A single meeple will cost me something like 60 cents. If I buy 10 of them, each will be like 42 cents. If I buy a hundred, twenty cents. If I buy a thousand, well, I don’t rightly know. The things you can do at scale are very different. If you’re a company making a dozen games and you can buy all the meeples for all your games at once, you can get really low rates for them. The same with boxes, cards, plastic components. The companies in Europe that make board games are set up to make lots of board games, and that means that Europe produces a lot of our board games.

This is a real problem! The problem is that this means that when you go into a store, it’s actually difficult to find ‘Asian’ games made by Asian people (and yes, the term ‘Asian’ is massive and it’s encapsulating about three billion plus people) because those people live in countries where they don’t have this infrastructure that’s about scooping them up and connecting their work to the work of the markets that we, in the west can observe.
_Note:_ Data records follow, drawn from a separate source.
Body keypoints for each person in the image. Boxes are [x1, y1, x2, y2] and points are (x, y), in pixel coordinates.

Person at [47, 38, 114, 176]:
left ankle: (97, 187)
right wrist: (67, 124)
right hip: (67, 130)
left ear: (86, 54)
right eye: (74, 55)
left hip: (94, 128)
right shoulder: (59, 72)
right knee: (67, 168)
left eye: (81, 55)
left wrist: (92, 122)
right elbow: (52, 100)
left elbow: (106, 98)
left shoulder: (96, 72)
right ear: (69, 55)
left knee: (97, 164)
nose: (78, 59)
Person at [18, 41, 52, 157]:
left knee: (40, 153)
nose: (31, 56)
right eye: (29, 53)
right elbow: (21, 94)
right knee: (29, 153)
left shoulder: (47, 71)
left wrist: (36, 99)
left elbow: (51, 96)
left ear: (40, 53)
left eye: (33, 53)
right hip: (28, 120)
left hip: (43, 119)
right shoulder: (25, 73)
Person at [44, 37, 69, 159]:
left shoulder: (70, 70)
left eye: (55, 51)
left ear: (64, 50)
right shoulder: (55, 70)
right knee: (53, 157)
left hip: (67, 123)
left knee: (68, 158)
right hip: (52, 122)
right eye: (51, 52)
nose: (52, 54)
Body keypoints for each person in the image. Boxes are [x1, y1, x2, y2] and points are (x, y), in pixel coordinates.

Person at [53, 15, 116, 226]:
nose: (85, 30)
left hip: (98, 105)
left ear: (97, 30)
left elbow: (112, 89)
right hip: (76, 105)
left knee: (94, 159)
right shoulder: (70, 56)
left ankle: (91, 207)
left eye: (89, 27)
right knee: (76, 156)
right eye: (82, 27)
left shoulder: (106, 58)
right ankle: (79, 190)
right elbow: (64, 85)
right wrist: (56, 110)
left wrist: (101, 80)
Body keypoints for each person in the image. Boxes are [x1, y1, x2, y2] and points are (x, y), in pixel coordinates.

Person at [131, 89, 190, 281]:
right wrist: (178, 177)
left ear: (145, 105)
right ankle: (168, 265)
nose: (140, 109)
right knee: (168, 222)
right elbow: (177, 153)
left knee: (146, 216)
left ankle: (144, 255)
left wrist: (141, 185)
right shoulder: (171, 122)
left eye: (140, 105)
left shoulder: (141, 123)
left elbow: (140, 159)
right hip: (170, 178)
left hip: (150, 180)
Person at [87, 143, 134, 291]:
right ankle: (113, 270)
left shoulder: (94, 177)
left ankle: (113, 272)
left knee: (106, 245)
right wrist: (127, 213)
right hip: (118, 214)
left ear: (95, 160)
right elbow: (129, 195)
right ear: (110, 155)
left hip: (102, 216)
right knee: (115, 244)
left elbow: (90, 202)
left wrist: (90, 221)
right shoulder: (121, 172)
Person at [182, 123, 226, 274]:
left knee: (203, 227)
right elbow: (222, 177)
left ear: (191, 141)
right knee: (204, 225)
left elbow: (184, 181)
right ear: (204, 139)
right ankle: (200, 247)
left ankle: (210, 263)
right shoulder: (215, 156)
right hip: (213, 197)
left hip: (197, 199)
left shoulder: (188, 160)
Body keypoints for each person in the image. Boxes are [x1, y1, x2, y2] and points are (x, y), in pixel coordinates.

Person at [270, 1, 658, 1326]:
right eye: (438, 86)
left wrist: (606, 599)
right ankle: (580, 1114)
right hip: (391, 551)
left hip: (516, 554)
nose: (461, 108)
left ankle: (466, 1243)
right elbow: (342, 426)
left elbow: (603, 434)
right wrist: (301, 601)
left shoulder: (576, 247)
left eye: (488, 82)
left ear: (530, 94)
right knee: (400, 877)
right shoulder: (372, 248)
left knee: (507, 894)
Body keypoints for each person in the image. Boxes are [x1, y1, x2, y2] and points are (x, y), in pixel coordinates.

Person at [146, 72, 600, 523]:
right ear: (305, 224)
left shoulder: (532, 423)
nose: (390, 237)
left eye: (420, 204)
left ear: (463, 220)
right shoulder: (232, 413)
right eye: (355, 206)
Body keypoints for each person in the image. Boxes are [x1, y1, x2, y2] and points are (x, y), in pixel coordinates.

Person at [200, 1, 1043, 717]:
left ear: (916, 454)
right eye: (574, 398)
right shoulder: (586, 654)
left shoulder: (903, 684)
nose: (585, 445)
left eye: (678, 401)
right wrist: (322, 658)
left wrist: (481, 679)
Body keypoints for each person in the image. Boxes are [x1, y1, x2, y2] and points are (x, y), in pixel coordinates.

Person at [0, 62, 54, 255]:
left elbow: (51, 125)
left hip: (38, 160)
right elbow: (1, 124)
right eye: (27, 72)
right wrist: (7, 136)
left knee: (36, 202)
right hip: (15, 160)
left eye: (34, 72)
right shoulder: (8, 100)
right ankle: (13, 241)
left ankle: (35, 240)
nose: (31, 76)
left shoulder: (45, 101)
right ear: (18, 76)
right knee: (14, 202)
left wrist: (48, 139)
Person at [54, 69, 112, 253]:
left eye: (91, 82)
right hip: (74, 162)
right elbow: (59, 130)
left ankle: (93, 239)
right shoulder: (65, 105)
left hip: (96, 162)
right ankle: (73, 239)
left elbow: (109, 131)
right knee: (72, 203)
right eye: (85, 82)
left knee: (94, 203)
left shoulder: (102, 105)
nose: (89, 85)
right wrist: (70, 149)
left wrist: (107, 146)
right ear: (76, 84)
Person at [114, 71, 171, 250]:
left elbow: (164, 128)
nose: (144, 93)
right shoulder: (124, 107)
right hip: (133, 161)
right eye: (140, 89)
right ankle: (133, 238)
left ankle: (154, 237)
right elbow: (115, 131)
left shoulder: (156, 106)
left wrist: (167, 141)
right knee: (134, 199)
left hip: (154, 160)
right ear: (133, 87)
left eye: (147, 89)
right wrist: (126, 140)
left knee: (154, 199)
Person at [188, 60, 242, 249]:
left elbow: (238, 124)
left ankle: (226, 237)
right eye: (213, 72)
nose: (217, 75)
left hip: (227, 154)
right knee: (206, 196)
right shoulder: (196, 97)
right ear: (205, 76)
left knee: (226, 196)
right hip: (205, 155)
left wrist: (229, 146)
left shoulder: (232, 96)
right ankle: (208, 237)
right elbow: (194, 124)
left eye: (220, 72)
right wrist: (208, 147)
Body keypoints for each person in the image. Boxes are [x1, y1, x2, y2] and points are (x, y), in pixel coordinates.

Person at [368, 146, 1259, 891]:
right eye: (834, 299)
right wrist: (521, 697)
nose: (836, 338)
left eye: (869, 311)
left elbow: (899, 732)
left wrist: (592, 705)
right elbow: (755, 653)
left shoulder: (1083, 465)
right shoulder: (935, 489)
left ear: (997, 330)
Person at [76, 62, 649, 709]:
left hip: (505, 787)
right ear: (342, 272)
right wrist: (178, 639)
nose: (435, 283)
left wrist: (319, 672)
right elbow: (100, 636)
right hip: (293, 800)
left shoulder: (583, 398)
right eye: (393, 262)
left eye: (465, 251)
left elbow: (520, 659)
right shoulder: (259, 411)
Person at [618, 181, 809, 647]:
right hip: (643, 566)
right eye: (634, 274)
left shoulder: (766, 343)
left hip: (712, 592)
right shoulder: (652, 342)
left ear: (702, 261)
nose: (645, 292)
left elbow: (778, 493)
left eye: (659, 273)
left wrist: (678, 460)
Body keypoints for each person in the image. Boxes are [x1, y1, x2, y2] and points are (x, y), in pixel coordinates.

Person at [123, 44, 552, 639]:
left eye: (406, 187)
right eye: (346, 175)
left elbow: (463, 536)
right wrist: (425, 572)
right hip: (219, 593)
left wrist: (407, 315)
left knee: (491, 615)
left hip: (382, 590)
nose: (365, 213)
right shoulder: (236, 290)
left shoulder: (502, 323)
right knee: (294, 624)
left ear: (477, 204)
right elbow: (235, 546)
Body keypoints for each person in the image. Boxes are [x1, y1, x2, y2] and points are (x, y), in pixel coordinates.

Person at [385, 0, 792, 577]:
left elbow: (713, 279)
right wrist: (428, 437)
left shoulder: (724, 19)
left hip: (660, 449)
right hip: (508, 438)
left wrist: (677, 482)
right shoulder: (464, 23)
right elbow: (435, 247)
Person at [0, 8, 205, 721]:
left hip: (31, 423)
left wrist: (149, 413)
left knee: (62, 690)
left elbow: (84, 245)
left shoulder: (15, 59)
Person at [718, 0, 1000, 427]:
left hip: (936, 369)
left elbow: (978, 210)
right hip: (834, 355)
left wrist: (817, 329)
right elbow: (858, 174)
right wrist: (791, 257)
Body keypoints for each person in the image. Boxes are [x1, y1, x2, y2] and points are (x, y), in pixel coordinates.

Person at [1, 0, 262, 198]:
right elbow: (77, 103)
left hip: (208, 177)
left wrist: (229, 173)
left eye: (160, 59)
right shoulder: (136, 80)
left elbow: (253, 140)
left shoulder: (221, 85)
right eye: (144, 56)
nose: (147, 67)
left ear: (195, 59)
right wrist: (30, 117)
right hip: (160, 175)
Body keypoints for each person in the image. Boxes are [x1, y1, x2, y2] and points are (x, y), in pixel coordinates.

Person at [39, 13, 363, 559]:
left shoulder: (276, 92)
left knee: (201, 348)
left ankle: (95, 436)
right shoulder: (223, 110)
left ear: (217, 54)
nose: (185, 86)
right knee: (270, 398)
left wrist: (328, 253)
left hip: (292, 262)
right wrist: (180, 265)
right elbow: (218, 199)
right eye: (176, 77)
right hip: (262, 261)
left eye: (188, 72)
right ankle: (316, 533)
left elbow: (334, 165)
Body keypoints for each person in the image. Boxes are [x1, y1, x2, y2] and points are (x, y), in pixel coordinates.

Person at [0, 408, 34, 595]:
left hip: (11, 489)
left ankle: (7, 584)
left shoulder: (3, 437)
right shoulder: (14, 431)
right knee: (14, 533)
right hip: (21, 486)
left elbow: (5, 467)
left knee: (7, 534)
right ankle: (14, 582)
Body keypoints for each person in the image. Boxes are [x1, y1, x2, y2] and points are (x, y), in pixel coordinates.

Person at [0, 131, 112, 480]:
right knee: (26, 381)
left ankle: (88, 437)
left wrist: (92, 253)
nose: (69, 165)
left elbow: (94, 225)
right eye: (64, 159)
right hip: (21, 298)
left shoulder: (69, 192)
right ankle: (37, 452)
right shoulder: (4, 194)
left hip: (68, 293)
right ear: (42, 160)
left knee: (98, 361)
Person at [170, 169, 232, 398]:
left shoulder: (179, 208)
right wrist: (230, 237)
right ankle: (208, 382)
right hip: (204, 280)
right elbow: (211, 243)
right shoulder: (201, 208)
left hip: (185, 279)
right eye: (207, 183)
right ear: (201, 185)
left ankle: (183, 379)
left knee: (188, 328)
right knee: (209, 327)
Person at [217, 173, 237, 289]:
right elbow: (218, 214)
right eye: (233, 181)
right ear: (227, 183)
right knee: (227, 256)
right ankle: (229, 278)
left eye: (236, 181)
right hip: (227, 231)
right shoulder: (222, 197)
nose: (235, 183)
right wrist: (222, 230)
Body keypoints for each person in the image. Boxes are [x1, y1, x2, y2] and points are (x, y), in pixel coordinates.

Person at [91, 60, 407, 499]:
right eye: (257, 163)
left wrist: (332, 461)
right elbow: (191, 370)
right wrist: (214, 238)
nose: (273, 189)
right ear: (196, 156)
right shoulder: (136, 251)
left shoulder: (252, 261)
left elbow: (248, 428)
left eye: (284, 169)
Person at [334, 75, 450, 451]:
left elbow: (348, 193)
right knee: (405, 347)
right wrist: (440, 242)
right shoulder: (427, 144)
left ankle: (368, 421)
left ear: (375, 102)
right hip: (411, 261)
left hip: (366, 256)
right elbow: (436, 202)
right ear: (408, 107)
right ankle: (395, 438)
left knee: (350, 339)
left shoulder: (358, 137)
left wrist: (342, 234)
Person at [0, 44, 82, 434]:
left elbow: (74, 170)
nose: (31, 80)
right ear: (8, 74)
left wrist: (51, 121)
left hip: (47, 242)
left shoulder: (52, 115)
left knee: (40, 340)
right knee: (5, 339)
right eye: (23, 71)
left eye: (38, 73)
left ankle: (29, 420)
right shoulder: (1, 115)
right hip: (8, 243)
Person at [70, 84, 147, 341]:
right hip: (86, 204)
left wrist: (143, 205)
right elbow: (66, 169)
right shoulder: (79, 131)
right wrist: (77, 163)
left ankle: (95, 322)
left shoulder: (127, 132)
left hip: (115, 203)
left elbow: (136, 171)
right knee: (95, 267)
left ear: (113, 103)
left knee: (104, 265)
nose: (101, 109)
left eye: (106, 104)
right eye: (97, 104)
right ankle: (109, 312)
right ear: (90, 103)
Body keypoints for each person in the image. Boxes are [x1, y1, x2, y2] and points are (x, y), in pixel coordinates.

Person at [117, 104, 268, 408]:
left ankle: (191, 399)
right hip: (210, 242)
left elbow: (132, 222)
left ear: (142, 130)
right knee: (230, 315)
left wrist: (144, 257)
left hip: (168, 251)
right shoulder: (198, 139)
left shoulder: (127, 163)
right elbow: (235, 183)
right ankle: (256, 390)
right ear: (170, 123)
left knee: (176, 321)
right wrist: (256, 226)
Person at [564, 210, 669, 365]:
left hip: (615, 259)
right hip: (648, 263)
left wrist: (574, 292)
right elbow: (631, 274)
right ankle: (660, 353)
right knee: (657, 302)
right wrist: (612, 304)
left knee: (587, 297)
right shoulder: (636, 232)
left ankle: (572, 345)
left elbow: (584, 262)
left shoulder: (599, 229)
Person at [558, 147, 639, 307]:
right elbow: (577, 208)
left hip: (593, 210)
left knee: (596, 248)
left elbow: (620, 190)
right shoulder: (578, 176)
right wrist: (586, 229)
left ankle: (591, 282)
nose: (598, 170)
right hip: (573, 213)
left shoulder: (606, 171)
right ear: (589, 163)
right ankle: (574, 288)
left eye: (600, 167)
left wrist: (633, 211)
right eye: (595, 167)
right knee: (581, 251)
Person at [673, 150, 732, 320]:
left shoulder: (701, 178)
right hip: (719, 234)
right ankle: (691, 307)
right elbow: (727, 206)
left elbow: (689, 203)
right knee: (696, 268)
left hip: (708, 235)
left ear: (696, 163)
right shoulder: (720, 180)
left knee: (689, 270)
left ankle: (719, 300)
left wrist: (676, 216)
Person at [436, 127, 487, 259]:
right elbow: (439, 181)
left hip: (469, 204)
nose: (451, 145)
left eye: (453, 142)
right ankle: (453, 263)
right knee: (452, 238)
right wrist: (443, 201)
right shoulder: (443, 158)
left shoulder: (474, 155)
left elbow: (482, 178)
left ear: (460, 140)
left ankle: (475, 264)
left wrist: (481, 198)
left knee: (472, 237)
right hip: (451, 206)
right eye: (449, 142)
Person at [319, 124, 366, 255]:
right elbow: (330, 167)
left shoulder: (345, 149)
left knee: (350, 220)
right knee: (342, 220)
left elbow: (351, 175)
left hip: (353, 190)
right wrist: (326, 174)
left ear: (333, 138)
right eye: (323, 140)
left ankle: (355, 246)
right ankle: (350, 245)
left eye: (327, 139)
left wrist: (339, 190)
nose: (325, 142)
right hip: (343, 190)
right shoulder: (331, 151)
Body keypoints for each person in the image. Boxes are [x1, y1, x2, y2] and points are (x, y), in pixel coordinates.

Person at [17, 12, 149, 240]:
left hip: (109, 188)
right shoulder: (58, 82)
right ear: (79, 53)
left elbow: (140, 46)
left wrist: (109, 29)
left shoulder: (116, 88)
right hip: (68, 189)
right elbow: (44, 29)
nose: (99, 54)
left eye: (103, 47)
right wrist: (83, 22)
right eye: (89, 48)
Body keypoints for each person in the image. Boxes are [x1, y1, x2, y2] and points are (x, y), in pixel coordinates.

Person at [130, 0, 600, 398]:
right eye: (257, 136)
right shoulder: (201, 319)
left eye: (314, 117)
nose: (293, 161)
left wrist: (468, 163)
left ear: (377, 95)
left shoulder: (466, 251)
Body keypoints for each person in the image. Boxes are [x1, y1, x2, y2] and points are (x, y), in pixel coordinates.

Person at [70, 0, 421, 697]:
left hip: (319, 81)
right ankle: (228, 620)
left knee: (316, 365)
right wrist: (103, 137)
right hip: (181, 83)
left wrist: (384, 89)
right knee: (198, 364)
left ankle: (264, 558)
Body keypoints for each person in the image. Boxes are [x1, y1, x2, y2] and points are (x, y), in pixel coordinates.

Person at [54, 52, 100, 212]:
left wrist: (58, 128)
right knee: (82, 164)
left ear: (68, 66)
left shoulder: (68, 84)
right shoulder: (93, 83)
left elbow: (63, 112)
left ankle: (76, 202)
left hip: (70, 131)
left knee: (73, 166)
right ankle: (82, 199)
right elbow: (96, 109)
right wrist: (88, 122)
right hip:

There isn’t a meaningful communication between the two.

If you’re like me, you’ve looked at a lot of amateur Japanese art. Amateur Japanese art that is absolutely, absolutely what we consider professional quality here in the west. These artists are often younger than you think, and getting paid less than you think. And they’re almost always terrifyingly good. When I was learning to draw I was stuck by how excellent these Japanese students, younger than me, were, and I for a time there had this idiot idea that ‘Japanese people are better at art.’

Now that’s nonsense.

On the other hand, Japan has a cultural infrastructure for the fostering, examining and creation of art, and that’s something students can get into when they’re young, care about while they’re young, and stay caring about the whole time. My art is just not very good – I’ve been trying for twenty years, but I know it’s still very bad and sloppy, but I know part of that is that I’m not surrounded by people also doing art, I don’t have stores full of specific tools in regular walking distance, there aren’t regular conventions about examining or learning about this stuff.

It’s infrastructure. It’s the stuff we’re set up to care about.

Now there are a ton of great Asian games. The few I’ve seen direct from the source have been excellent and have included A Fake Artist Goes to New York and String Railroad.

The trick is, from the west, finding them.

This is the real invisible ink of this Orientalism problem. We do not have a default view that we should look to Asia about Asia. We do not think, as a natural thought oh, what do the Asian Game Channels know about this, or really, more specifically, What do the Japanese cons think, and the Indian cons and the Malaysian cons and the Singaporean and –

Now there are things breaking this up – Kickstarter is letting people shortcircuit the publisher system. But kickstarter is a way of converting attention and luck into money. And that attention is almost always best refined through cultural groups. You get the people who care about your work to back your kickstarter. You’d think this means you’d widen your audience, but odds show it’s kind of not the case. If you want to make a Kickstarter Friendly game, which is a male-targeting miniatures-driven grim aesthetic game that hovers around the $60-$80 mark, you can tap that audience with a kickstarter that’s already getting some traction. But if you want to do something out of that type, well, your odds are best relying on the people who already liked your work.

Good news, though, there are some solutions to this. A big one is finding what we call media capitals: These used to be spaces, but these days they’re people, who exist in both worlds. People who can connect these non-Western markets to the Western markets. This means listening to Malaysian game nerds, Japanese game nerds, Asian-Americans and Asian-Australians and all these people because they have some awareness of and connection between these spaces.

That’s not to say any given Asian American is going to be an expert on Japanese games, for example. But you’ll find the first place to start with asking people who can see themselves easily in games about people like them.